**A run of records:**
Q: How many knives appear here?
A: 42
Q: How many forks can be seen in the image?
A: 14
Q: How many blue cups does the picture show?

**EXERCISE REQUIREMENTS:**
Which lines of the data above contain the string "many"? Show each of them, treating uppercase and lowercase as different.

**SOLUTION FOR THIS TASK:**
Q: How many knives appear here?
Q: How many forks can be seen in the image?
Q: How many blue cups does the picture show?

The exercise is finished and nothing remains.